Tuesday, August 14, 2012

Emil Jurado: Overpopulation is a fallacy

In the mainstream media, more voices supporting the Reproductive Health (RH) Bill are arguing the case by pounding biased criticism and rhetoric against the Church leaders instead of educating their readers concerning the proposed bill in Congress. A reader can easily identify the anti-Church sentiment of these writers. They usually asked the Church leaders as moral guardians to self-examine their ad intra problems like how they dealt with the cases on child molestation by homosexual priests and the covered-up of these cases by the bishops worldwide.  If ever they presented the side of the Church, they tend to distort the message of the Church and attack her for being unmindful of the sad flight of the poor, as if the bulk of the problem of the historical poverty of the Third World countries, like the Philippines, is caused by the moral teaching of the Church on contraceptives. 


I found this discussion of journalist Emil Jurado of the Manila Standard Today useful for the anti-RH Bill. Here he debunked the commonly used reason for the poverty and misery of the Filipino people-- overpopulation. According to Jurado, our current population growth rate is at 1.98 percent, which is far below the 2.1 percent fertility rate set by the UN to our country. By the UN standard, we have no over-population problem and yet the Aquino administration and pro-RH advocates in Congress are still arguing along population control mindset. Below is the selected commentary of Emil Jurado on the subject. Kudos!
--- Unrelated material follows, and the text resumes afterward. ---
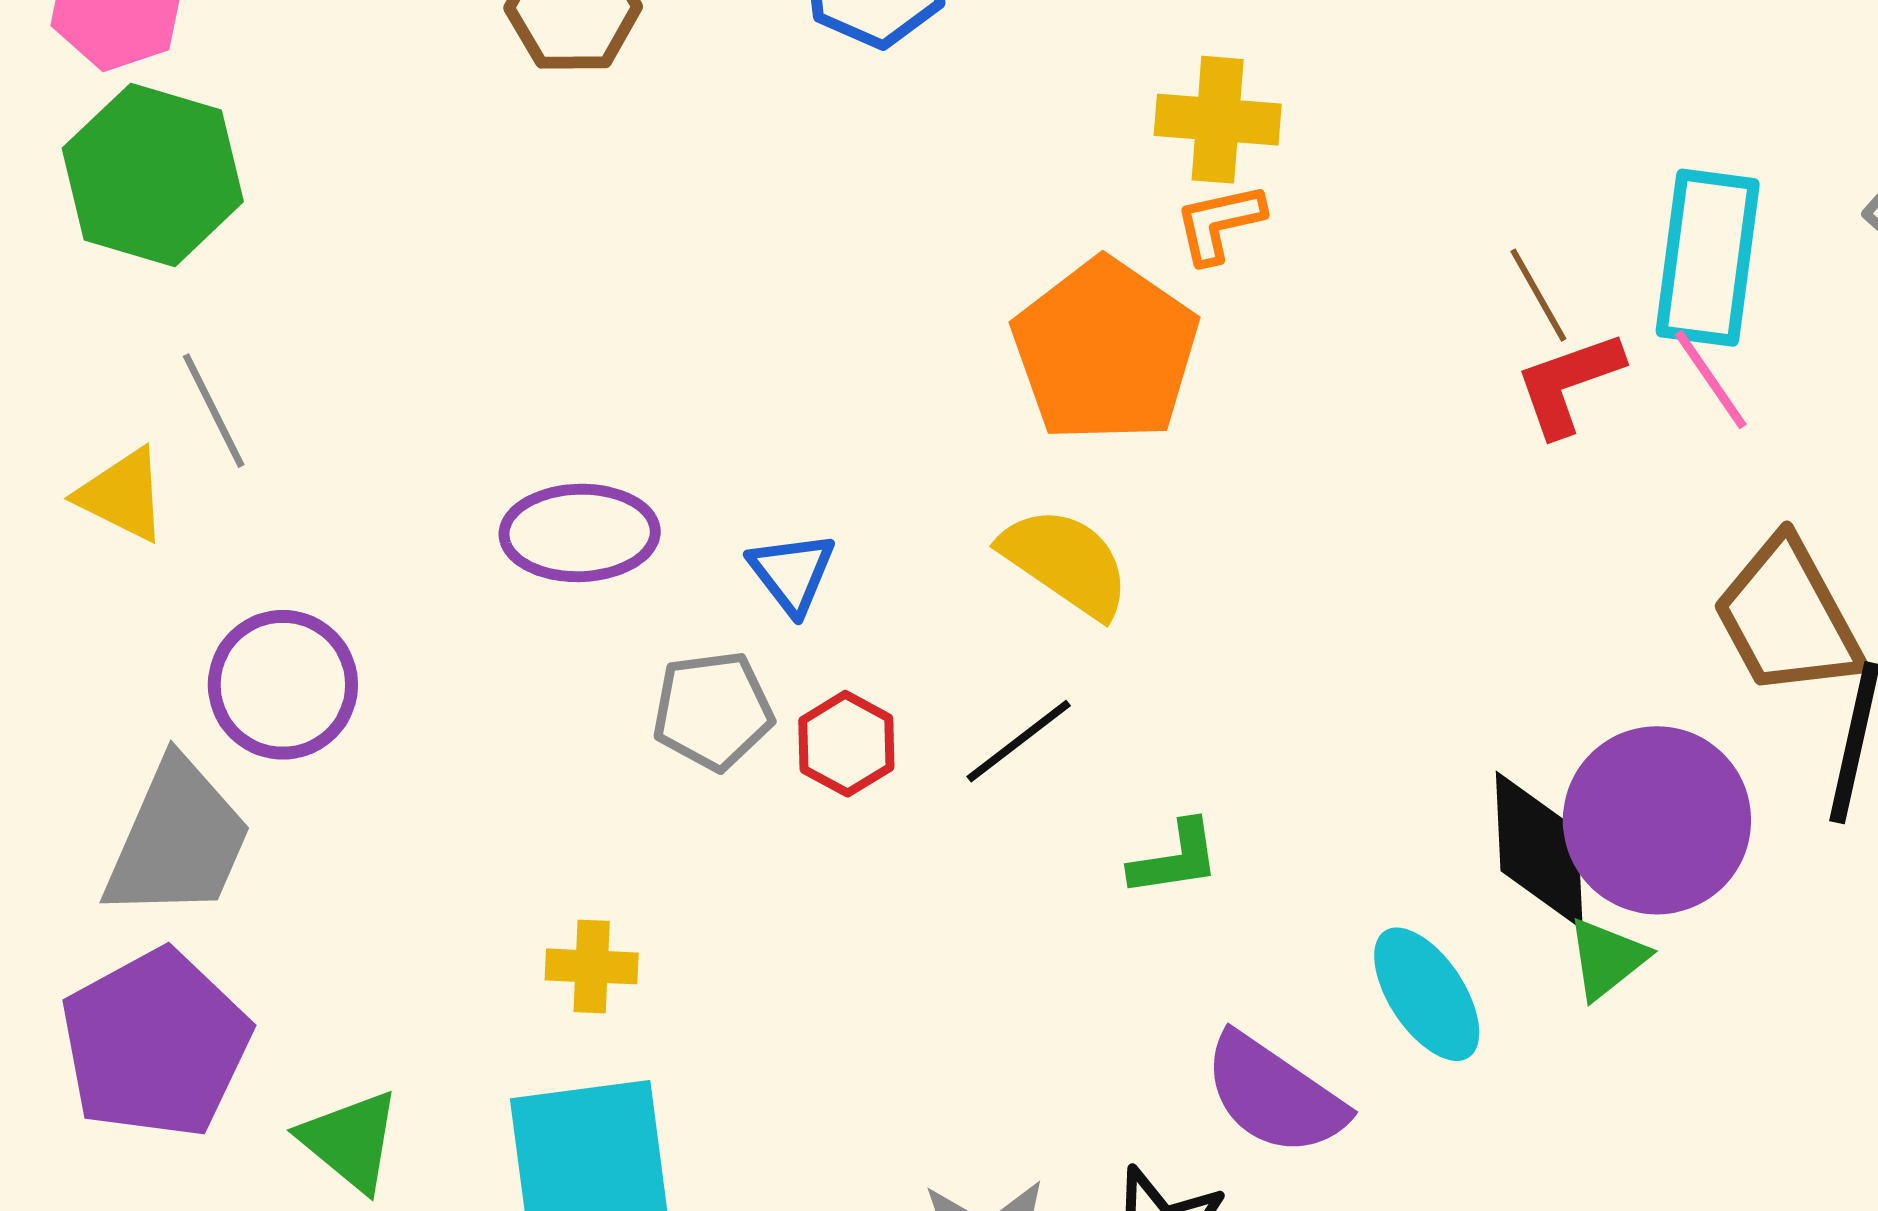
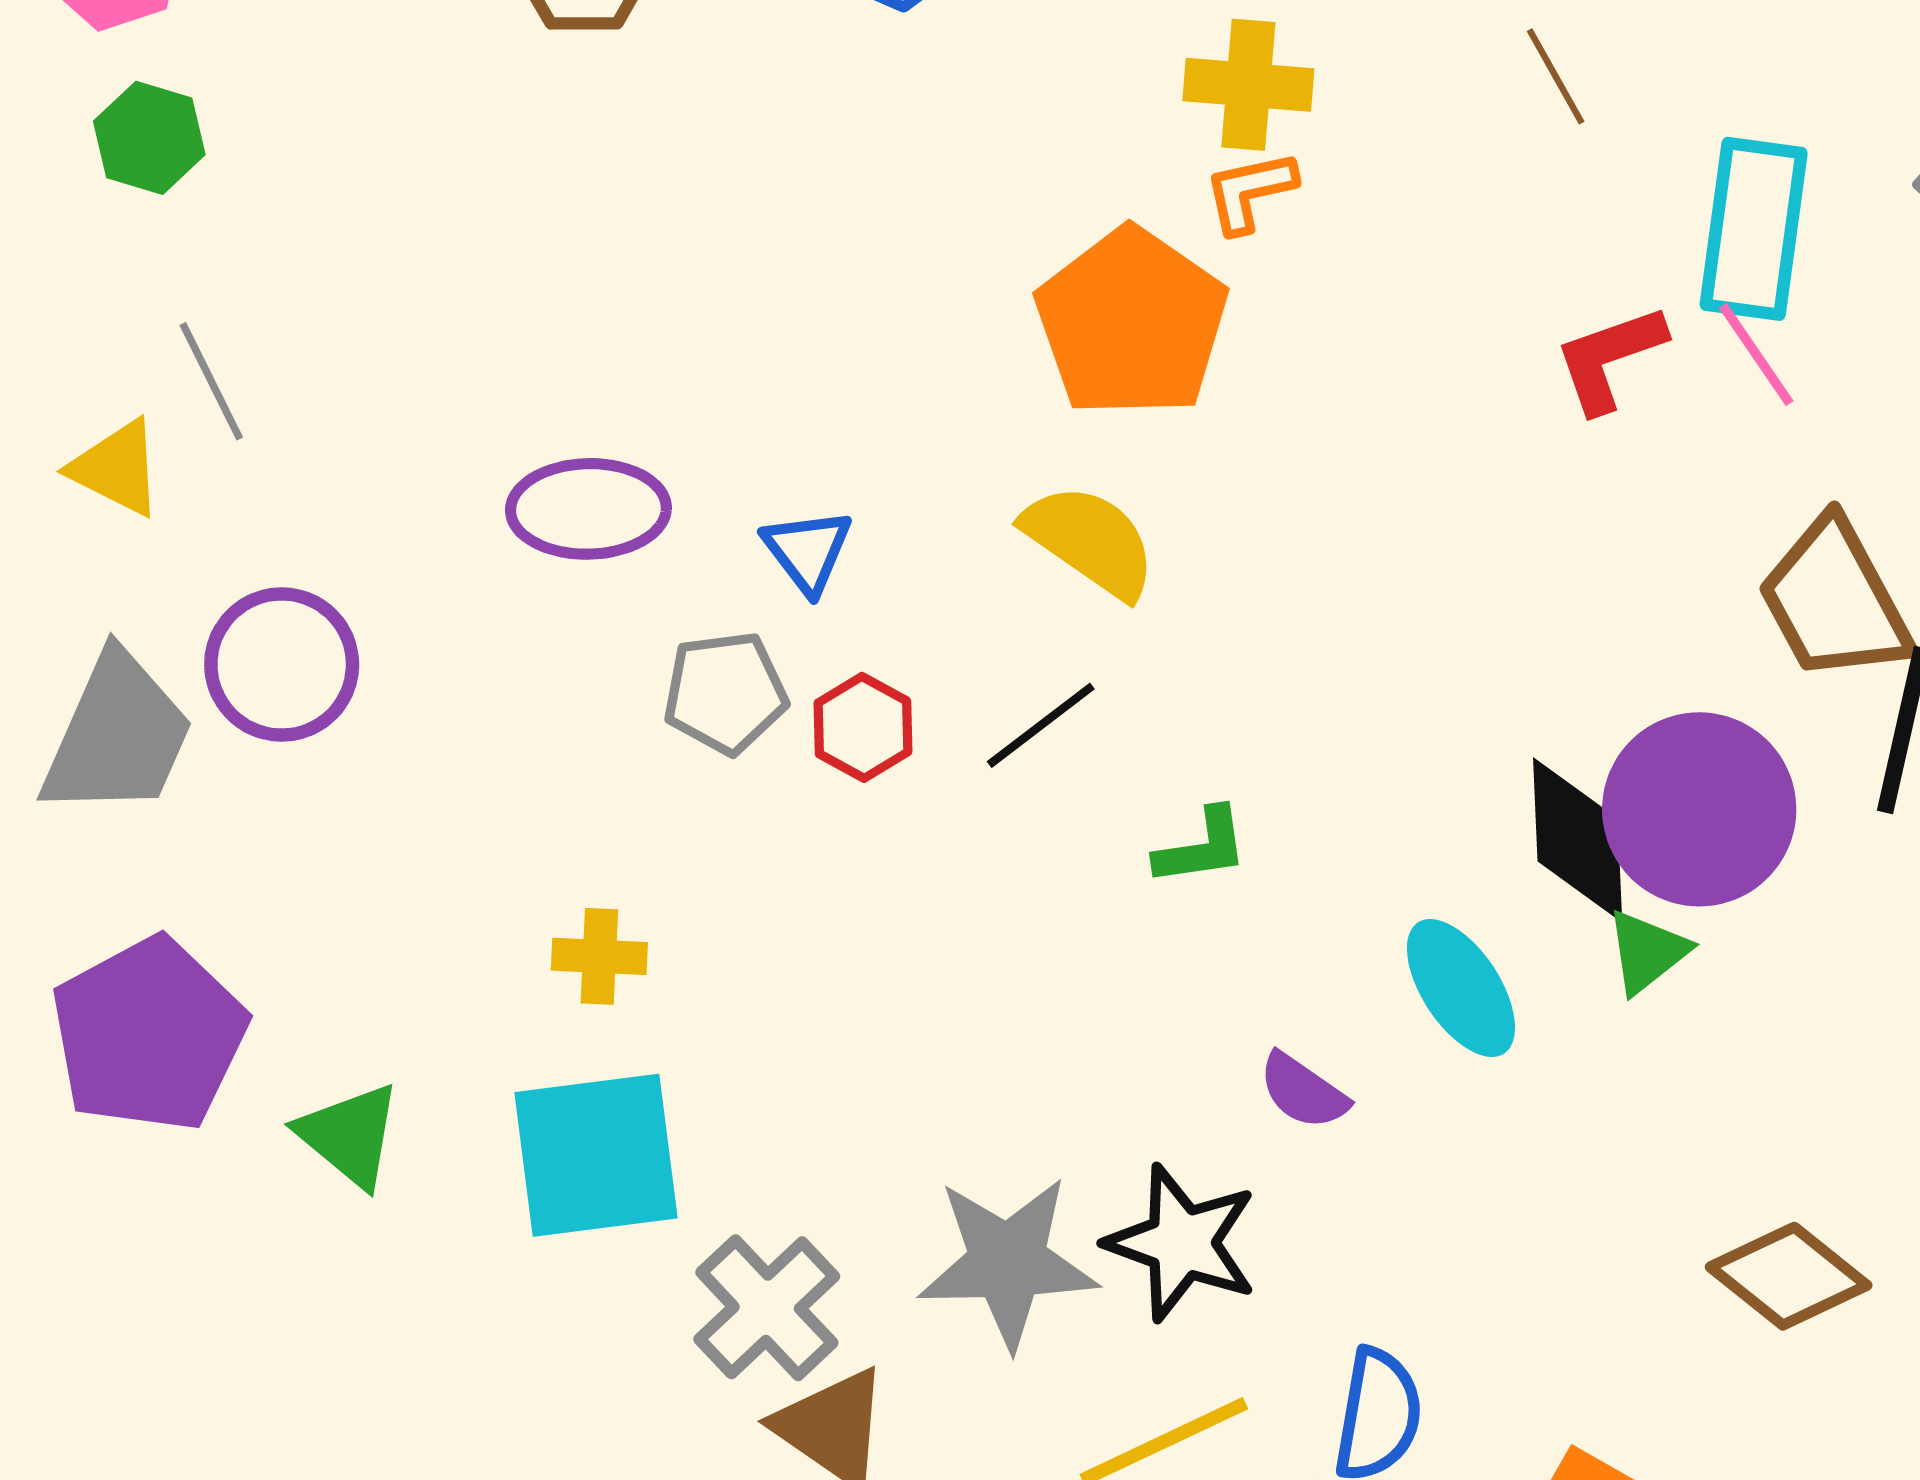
green hexagon: (153, 175) -> (149, 138), size x0.6
brown line: (1538, 295) -> (1556, 76), moved
gray trapezoid: (178, 840) -> (117, 735), moved
purple semicircle: (1274, 1095) -> (1303, 1091), size x0.6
The quote from Mother Teresa today is apt to this topic: 

"It is poverty to decide that a child must die so that you may live as you wish." 

***

Overpopulation is a fallacy
By Emil Jurado
To the Point
Manila Standard Today (10 Aug 2012)

Anti-life advocates love to quote United Nations statistics to buttress their argument for the passage of the reproductive health bill, euphemistically called by the President as the responsible parenthood bill. It’s really population control which the UN uses in furtherance of Washington’s foreign policy in controlling the population of underdeveloped countries like the Philippines.

America wants to monopolize our natural and mineral resources for its own interest. Records show that after further studies, the growing population of underdeveloped countries are prejudicial to American interests. Younger people are more difficult to control than the elderly. Young people are also more vocal in resisting foreign intrusion.

The next question now is this: Is the Philippines that overpopulated so much so that the birth rate needs to be controlled through a state policy for contraception?

Empirical data show that the most populous country, China, is now an economic giant. Same goes for Indonesia, which is the most populous Muslim country. Here at home, the National Capital Region is the most progressive because it is the most populous.

And then look at the countries with a small population – Ethiopia, the Sudan, Somalia and Uganda. They are impoverished!

No less that the director general of the National Economic and Development Authority, Arsenio Balisacan, told the Senate that the UN had set a 2.1-percent fertility rate in the country. Our population growth is 1.98 percent. In other words, we are below the growth rate acceptable to the UN. We are thus not overpopulated even by UN standards!

The claim of the pro-RH groups is nothing but baloney.

As I have said, the RH bill is not only a religious issue. It is social, economic and political as well. The fortunes of politicians will rise and fall on these issue.

Yes, there are many of my colleagues supporting the RH bill. But look at their profiles. They are either conscripted media people and opinion-writers, and they are not Catholic. Most of the women opinion-writers are either trying very hard to be read by being anti-Catholic and anti-life, or they belong to the group of liberated women-feminist movement against dogma.